— Dataset entries —
※

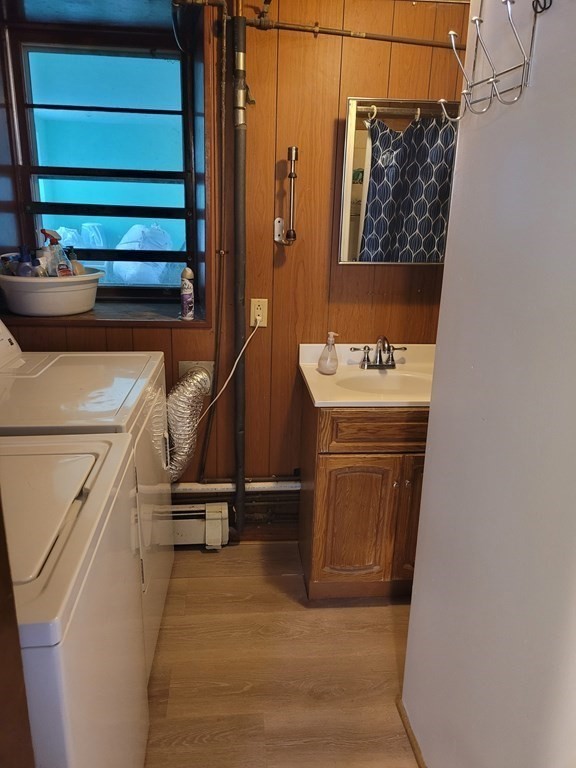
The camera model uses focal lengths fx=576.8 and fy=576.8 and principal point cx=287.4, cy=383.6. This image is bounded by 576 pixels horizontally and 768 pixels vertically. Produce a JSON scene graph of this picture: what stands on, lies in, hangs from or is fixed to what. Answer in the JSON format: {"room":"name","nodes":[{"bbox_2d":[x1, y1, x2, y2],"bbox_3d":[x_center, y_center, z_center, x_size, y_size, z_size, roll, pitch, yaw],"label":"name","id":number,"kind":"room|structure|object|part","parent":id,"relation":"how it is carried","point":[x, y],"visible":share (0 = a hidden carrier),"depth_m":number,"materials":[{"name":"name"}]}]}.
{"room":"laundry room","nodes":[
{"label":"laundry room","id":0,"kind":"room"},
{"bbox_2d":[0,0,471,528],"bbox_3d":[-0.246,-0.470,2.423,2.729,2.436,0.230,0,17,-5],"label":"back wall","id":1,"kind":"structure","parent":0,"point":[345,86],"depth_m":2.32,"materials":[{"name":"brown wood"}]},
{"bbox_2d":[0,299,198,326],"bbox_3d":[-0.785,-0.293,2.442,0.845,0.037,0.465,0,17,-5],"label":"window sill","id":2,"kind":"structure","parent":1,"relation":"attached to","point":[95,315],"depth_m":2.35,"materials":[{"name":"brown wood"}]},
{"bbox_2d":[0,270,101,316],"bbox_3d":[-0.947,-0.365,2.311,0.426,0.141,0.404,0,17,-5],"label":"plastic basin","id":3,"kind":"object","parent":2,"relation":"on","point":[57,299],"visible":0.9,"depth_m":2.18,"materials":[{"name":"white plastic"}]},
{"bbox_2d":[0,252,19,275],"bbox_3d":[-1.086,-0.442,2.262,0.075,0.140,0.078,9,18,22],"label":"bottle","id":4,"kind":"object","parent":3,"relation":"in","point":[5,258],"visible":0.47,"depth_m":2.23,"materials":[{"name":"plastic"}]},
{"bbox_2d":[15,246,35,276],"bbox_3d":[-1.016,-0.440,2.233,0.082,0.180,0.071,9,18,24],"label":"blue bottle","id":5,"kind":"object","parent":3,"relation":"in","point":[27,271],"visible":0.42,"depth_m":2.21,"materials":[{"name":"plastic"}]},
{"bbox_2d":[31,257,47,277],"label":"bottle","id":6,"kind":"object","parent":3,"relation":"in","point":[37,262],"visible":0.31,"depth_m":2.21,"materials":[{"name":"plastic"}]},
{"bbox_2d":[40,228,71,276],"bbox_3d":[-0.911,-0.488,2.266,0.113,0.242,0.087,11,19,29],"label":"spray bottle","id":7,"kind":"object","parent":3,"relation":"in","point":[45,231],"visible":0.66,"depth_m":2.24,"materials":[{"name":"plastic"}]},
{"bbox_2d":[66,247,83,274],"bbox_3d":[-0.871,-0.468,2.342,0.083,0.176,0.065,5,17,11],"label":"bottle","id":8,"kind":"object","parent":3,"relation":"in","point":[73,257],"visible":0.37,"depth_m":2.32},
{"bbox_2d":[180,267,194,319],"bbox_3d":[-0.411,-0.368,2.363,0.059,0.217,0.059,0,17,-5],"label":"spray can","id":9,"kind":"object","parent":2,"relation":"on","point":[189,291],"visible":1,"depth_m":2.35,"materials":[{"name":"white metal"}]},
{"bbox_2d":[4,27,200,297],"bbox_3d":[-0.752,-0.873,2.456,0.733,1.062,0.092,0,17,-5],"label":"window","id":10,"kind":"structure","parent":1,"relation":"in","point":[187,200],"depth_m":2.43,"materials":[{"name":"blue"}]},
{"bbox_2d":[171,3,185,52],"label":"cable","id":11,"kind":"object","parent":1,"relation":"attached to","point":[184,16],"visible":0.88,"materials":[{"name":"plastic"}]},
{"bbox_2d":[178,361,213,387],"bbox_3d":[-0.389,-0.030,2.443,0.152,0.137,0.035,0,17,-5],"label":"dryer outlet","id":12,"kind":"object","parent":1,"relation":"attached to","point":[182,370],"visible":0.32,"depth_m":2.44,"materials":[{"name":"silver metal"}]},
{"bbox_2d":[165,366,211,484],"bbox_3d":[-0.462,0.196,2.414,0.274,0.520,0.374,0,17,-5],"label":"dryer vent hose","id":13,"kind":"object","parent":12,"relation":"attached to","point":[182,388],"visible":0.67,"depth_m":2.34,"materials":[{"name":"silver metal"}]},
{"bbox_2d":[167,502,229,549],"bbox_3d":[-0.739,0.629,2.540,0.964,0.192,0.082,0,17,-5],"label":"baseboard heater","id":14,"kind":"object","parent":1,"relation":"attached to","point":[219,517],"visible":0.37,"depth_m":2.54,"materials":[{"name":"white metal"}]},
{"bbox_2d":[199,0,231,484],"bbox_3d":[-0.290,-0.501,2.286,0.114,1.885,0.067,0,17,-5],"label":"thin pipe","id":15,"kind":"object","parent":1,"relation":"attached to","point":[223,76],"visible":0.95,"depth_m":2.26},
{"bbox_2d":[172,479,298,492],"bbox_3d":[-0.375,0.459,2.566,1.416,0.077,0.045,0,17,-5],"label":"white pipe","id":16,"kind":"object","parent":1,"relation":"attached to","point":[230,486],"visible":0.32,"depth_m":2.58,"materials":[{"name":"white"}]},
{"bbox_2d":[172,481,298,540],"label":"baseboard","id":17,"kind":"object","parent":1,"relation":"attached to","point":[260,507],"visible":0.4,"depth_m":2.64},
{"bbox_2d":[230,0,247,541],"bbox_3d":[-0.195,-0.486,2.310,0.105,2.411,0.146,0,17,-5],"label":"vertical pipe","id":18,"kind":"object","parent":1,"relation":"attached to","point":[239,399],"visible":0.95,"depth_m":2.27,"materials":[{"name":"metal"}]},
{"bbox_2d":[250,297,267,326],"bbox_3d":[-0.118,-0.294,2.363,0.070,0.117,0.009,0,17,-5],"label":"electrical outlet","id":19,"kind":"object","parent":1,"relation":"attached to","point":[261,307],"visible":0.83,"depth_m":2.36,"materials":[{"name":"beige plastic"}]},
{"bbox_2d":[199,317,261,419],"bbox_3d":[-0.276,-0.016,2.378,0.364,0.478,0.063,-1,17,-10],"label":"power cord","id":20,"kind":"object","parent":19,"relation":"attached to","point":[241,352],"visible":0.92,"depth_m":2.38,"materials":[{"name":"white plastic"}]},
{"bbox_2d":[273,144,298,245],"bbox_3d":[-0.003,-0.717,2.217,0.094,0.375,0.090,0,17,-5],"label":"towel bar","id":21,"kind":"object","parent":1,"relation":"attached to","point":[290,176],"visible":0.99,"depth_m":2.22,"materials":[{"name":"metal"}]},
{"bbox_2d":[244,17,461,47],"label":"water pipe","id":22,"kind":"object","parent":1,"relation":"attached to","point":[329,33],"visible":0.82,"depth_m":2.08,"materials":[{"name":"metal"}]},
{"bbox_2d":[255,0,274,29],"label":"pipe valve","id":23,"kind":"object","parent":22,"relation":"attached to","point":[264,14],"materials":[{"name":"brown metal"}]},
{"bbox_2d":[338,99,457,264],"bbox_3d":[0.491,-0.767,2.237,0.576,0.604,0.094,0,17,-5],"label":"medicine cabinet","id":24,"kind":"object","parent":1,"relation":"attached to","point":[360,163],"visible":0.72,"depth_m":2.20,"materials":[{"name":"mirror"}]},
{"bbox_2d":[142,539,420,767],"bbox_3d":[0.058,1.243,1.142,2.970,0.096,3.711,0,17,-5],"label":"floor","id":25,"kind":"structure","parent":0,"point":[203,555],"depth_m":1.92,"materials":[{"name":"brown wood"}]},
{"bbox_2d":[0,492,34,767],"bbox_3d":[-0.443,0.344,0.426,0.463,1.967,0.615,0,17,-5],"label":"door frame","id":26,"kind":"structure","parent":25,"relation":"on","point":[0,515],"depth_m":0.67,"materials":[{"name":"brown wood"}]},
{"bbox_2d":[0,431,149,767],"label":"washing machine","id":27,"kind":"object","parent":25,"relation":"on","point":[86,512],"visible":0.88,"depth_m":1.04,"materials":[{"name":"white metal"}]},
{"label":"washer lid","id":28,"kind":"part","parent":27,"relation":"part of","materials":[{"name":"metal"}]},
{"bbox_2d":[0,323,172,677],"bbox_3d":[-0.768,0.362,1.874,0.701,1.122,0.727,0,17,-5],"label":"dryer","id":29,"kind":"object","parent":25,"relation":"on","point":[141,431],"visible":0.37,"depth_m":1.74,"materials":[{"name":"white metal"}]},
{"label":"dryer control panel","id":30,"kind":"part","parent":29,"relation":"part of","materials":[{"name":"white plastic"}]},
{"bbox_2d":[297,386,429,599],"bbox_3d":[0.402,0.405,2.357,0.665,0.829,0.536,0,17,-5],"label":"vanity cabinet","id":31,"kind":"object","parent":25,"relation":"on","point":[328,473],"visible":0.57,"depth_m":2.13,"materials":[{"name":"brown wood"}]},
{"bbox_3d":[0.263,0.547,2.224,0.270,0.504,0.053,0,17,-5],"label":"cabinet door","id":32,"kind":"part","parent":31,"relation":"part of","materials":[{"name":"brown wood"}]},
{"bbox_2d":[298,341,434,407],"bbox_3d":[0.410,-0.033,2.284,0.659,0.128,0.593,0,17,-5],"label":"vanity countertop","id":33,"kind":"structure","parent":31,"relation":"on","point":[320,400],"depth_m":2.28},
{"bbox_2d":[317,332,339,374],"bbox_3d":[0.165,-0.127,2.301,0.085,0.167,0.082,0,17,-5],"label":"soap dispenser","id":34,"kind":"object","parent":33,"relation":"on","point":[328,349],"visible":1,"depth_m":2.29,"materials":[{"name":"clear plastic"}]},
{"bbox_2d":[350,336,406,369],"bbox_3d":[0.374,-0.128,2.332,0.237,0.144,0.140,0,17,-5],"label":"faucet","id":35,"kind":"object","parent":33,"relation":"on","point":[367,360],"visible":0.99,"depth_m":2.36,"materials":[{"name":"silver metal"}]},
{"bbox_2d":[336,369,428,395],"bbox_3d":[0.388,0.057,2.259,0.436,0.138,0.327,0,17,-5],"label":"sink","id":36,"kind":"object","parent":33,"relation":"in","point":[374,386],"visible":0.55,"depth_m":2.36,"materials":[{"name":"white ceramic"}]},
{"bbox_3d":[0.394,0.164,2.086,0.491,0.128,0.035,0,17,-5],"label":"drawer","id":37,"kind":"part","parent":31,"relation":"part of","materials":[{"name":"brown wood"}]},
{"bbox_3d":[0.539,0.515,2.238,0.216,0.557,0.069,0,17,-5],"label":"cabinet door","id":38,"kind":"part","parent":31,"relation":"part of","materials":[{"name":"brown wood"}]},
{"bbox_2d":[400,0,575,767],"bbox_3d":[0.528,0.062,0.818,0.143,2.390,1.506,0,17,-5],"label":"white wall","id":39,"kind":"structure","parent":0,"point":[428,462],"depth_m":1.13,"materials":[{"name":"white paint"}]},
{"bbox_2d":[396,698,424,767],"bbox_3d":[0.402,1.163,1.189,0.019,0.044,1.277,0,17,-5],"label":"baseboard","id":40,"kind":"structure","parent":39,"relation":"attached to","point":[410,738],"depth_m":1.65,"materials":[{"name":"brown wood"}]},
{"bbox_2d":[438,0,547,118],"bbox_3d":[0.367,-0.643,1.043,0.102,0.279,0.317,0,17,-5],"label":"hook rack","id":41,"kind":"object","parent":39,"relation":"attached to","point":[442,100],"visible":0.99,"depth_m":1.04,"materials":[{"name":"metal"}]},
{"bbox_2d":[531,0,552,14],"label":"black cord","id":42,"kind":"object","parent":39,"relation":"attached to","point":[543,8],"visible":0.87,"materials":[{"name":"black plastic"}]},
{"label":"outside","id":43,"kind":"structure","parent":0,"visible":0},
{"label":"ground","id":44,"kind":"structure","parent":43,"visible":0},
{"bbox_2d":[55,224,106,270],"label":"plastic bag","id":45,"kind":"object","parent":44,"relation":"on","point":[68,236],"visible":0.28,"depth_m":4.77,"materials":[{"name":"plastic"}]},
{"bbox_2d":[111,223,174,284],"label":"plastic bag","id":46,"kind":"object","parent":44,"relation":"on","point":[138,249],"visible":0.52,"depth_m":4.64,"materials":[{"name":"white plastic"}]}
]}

※

— BRIEF —
Among the lines of the preceding data, which ones hold the word "cord"? List them.

— ANSWER TO THE PROBLEM —
{"bbox_2d":[199,317,261,419],"bbox_3d":[-0.276,-0.016,2.378,0.364,0.478,0.063,-1,17,-10],"label":"power cord","id":20,"kind":"object","parent":19,"relation":"attached to","point":[241,352],"visible":0.92,"depth_m":2.38,"materials":[{"name":"white plastic"}]},
{"bbox_2d":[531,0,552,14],"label":"black cord","id":42,"kind":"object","parent":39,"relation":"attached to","point":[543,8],"visible":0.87,"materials":[{"name":"black plastic"}]},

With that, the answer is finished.